Ночь. Поезд Киев – Москва. Не спится. Душой все еще там, на Крещатике. Впрочем, только ли сейчас? Ведь где бы ни был, что бы ни делал, я всегда душой с теми, кто мерзнет в палатках на главной улице украинской столицы.
В этот раз купола Софийского собора видел только мельком – из окна вагона. Не побывал ни на Андреевском спуске, ни в Печерской лавре, ни на Владимирской горке – ни в одном из тех мест, за которые так люблю Киев. Не успел, не за этим приехал. Времени хватило лишь на запруженный народом Крещатик, где вот уже в который раз люди собрались на митинг, чтобы сказать “нет” Леониду Кучме.
Я тоже пришел туда, потому что 23 года из своих 27 прожил на Украине. Пришел, потому что одним из тех четырех миллионов ее жителей, в преждевременной смерти которых эти люди обвиняют власть и в первую очередь президента, был мой отец. На днях исполнилось три года с тех пор, как его жизнь оборвал третий инфаркт. Пенсия по инвалидности, назначенная после первого, не покрывала даже коммунальных услуг. Смириться с этим отец не мог – не тот у него был характер. И продолжал работать. Итогом стали еще два инфаркта. Сейчас ему было бы 55…
Отставкой Кучмы отца не вернешь. Да и не уйдет он в отставку: не за тем так рвался в президентское кресло – к тому положению, которое его не обязывает, но дает широчайшие права. Недаром в своих выступлениях в украинском телеэфире он то и дело проговаривается: “Только президент имеет право…” Имеет право выдавать желаемое за действительное, например. Недаром ведь он недвусмысленно заявил, что тех, кто мерзнет в палатках на Крещатике, оппозицией не считает. А значит, не намерен обращать на них своего высочайшего внимания.

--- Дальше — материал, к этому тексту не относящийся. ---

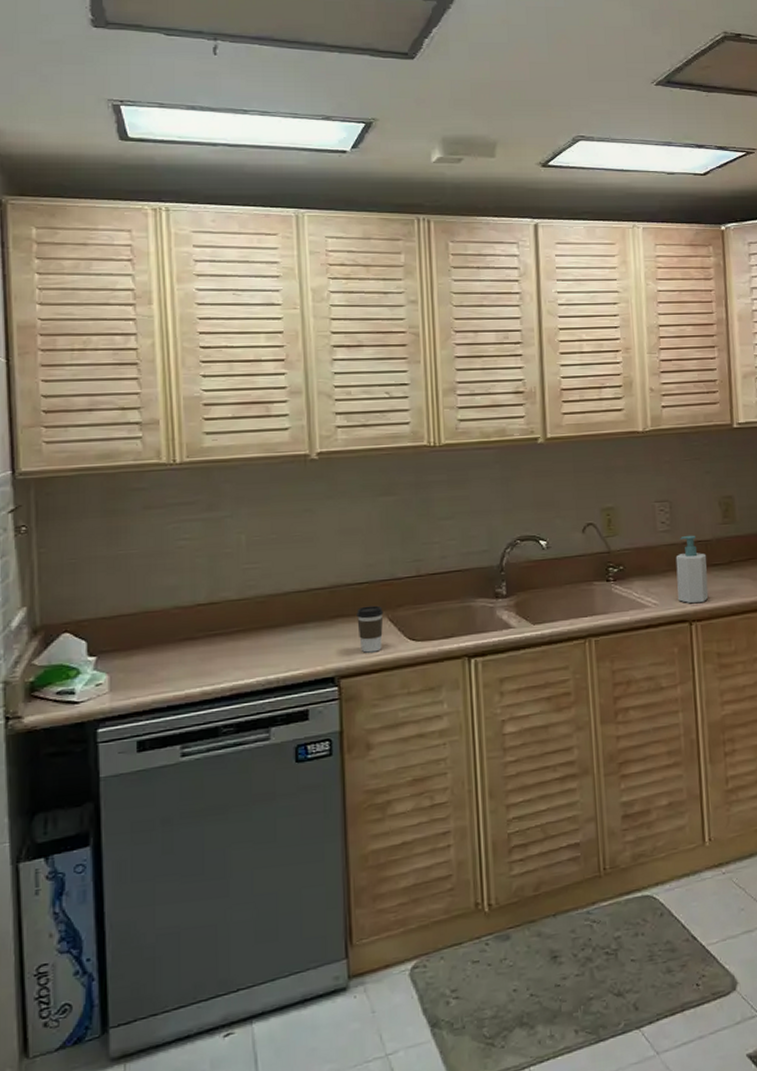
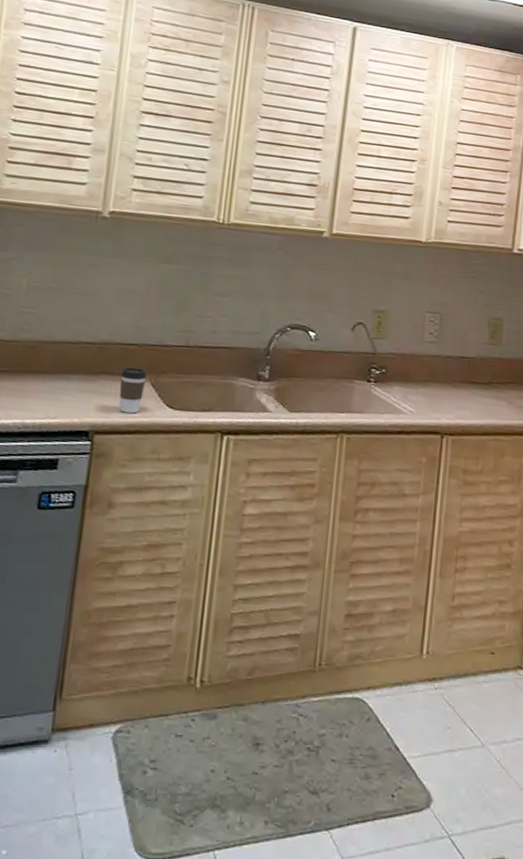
soap bottle: present [675,535,709,604] -> none [433,349,468,418]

Что до меня, то я давно живу в России. А громкое “дело Гонгадзе”, конечно, внутриукраинская проблема. Но вся соль в том, что оно – только внешняя сторона, а вот глубинные вещи, которые выплеснул этот политический скандал, присущи не только Украине, но и всему постсоветскому пространству, включая Россию. На улицы российских городов люди часто выходят за тем же – сказать “нет” хамству власти.
В повести “Замыслил я побег” Юрий Поляков метко определяет главный стимул к деланию карьеры в партийно-советском аппарате: чем выше по должности, тем на большее число людей можешь наорать сам и тем меньше их, которые вправе сделать это с тобой. Отсюда эта особая властная психология, это признание права на собственные интересы лишь за собой, а за нижестоящими – только обязанности обслуживать интересы вышестоящих. И зачем ломать голову над тем, что, скажем, в квартирах у избирателей, то есть нижестоящих, нет света и тепла? И так перебьются…
Вот откуда все беды нашего общества, вот что стоит в любой точке страны за каждым конфликтом, каждой проблемой. Вот этому-то хамству доведенные до отчаяния люди говорят “нет”.
Хамов во власти этим “нет” не перевоспитаешь – горбатого только могила исправит. И все же это не повод молчать. Ведь они не прилетели с какой-то неведомой планеты – они плоть от плоти нашей. И говоря им “нет”, мы воспитываем в первую очередь себя и тех, кто придет нам на смену. И если не будем этого делать, то и наших потомков уж точно обречем на беспредел кучем, наздратенок и им подобных. Другие – те, кого положение во власти в первую очередь обязывает, в этом случае не придут в эту самую власть никогда: им неоткуда будет взяться.
Вот почему я всегда душой с теми, кто мерзнет в палатках на Крещатике. Впрочем, не только с ними – со всеми, кто где угодно на бывшей одной шестой суши (да и не только на ней) говорит хамству “нет” любым возможным способом. Ведь мерзнуть в палатках на центральных улицах – только один вариант из множества.